Signalling and morphogenesis
The precise coordination of the many forces and growth factors acting upon embryonic tissues is required for the development of complex organs. We are interested in how intracellular signalling pathways are regulated during organogenesis. Many cell surface receptors use reversible tyrosine phosphorylation as a means of signal transduction. Studies in a number of biological systems have suggested that these signalling pathways are not merely ON/OFF switches but that subtle differences in signal strength and duration often result in profoundly different outcomes.
The broad aim of our research is to understand how intracellular signaling regulators of the Sprouty family are employed to coordinate morphogenesis of the cerebellum and pharyngeal pouches and how deregulated signalling leads to disease.
Cerebellar morphogenesis: The cerebellum is the brain’s control centre for motor coordination and defects in cerebellar development are often associated with ataxia or medulloblastoma, the most common type of childhood cancer. We are interested in how the cerebellum is constructed during embryonic and early postnatal development. Studies on conditional mid-hindbrain-specific Sprouty mutants have shown that these genes play important roles during postnatal cerebellar morphogenesis and we are investigating this process using inducible, conditional gene inactivation approaches in vivo.
Supported by the Wellcome Trust
Research team: Tian Yu, Yuichiro Yaguchi
Thymus organogenesis, pharyngeal pouch patterning and DiGeorge syndrome: Our recent experiments have indicated that several essential organs such as the thymus, parathyroid, middle ear and cranial sensory ganglia that develop wholly or in part from the pharyngeal apparatus exhibit multiple defects in Sprouty mutant mice. These same organs are affected in 22q11 deletion or DiGeorge syndrome and we are investigating the molecular and developmental basis of these defects in mouse embryos.

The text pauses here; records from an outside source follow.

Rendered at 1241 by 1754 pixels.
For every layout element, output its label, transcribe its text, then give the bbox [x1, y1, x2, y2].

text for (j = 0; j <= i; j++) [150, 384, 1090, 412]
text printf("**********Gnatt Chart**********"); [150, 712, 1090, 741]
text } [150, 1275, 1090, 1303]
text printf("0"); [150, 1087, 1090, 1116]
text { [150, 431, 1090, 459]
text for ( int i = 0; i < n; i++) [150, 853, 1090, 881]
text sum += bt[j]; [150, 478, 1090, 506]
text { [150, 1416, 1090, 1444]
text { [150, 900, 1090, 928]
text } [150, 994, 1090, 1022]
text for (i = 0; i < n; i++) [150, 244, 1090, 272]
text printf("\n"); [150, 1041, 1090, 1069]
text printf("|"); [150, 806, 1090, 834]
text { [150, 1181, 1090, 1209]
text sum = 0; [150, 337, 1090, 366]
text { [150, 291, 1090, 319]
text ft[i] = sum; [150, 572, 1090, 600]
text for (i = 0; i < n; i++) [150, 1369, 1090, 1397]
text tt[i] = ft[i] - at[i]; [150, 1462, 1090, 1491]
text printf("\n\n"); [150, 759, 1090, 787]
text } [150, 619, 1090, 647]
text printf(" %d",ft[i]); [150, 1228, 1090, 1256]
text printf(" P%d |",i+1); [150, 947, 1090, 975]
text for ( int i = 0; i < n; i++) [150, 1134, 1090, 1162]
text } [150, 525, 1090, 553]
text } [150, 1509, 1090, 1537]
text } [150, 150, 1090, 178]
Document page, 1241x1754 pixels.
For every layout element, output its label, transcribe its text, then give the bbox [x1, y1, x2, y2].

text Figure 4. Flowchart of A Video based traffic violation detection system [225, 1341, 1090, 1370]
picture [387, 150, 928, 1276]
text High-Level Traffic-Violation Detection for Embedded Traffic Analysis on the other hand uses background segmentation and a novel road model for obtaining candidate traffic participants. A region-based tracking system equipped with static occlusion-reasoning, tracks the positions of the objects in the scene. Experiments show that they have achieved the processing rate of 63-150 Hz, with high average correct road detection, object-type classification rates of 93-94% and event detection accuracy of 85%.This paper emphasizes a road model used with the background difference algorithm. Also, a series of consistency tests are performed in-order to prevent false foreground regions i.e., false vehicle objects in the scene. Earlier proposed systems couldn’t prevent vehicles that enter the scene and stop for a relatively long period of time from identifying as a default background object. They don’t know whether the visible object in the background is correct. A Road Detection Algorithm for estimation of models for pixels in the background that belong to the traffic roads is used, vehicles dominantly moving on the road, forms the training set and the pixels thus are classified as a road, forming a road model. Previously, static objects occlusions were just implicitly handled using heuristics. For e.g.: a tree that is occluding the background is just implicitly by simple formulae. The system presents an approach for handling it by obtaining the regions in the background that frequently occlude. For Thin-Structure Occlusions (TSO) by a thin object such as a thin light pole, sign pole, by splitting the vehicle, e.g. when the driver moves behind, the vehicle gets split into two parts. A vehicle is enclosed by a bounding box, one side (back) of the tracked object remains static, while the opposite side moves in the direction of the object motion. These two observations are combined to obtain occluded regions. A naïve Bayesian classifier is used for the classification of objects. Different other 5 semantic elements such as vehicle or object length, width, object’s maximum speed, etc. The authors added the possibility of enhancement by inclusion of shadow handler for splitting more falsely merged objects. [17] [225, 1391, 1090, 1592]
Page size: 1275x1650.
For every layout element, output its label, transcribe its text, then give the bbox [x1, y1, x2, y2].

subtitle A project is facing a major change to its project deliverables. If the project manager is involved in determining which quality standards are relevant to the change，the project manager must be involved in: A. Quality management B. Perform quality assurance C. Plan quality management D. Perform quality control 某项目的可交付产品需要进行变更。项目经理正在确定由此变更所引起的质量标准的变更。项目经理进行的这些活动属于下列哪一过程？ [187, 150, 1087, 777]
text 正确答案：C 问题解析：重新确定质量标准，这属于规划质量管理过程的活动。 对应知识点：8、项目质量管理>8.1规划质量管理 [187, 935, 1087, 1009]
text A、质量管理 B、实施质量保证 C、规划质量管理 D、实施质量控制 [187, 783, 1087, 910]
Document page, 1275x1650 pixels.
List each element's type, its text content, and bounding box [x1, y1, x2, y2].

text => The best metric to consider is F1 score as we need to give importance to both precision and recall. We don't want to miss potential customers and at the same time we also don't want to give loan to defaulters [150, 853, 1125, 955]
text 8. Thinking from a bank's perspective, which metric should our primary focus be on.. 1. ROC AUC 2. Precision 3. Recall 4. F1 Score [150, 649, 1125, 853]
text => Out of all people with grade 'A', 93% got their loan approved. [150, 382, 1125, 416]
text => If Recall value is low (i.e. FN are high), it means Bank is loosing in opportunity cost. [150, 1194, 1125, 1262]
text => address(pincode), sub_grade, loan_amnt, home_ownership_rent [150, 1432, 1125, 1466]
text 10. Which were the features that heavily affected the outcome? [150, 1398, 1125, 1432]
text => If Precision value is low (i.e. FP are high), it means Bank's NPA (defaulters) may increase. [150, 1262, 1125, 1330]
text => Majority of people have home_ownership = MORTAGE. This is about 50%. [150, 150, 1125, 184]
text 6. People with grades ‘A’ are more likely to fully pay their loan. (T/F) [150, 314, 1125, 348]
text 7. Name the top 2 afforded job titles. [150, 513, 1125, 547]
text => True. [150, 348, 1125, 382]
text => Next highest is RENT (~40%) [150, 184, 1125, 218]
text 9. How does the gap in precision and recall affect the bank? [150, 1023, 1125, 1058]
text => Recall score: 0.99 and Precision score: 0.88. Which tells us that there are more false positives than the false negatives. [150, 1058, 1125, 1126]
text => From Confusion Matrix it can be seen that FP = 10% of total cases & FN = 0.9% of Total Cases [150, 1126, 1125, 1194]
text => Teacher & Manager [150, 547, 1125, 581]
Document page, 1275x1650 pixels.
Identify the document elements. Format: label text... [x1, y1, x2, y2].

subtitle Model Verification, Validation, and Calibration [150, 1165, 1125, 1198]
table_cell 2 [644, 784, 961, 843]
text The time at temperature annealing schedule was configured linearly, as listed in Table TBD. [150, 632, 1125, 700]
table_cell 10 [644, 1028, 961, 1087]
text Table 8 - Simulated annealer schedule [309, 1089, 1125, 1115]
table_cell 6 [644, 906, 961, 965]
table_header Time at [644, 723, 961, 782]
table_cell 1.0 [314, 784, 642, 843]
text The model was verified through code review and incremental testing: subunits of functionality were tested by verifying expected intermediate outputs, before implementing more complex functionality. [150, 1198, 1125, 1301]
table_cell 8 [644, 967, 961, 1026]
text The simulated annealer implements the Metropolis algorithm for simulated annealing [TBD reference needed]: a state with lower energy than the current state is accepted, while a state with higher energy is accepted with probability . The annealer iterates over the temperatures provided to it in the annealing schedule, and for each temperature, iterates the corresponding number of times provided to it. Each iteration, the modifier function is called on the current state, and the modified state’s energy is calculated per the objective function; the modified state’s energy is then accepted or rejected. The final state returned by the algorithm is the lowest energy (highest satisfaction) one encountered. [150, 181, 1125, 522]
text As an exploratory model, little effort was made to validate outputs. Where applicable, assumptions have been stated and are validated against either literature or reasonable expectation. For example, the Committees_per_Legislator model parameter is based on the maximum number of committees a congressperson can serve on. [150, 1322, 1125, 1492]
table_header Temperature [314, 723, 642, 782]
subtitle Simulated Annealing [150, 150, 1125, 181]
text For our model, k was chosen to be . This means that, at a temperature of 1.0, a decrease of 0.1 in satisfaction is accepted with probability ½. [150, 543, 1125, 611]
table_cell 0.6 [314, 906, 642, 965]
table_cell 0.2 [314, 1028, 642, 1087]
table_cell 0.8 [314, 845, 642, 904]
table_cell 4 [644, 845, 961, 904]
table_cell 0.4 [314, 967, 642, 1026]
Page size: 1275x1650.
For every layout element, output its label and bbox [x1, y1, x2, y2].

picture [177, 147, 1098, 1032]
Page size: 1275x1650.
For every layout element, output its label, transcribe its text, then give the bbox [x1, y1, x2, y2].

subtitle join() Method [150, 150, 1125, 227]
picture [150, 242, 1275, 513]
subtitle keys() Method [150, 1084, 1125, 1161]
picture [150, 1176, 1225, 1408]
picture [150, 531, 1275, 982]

Supported by the Medical Research Council
Research team: Subreena Simrick, Jenny Gardiner, Abigail Jackson
Chromatin remodelling and brain development
Patients affected by CHARGE syndrome suffer from a number of brain defects, including autism spectrum disorders, learning difficulties and cerebellar hypoplasia. We are using mouse models for this syndrome in which the Chd7 gene is mutated to elucidate the function of CHD7 in brain development.
Research team: Tian Yu, Katrin Danielsen, Eugenia Sanz Smachetti
Adult stem cell biology
We recently showed, in collaboration with the Brack lab at Harvard, that Sprouty1 plays an important role in adult muscle stem cells or "satellite cells". This work is continuing in collaboration with the Brack lab. In addition, we are investigating the role of Spry1 in adult neural stem cells in the adult brain.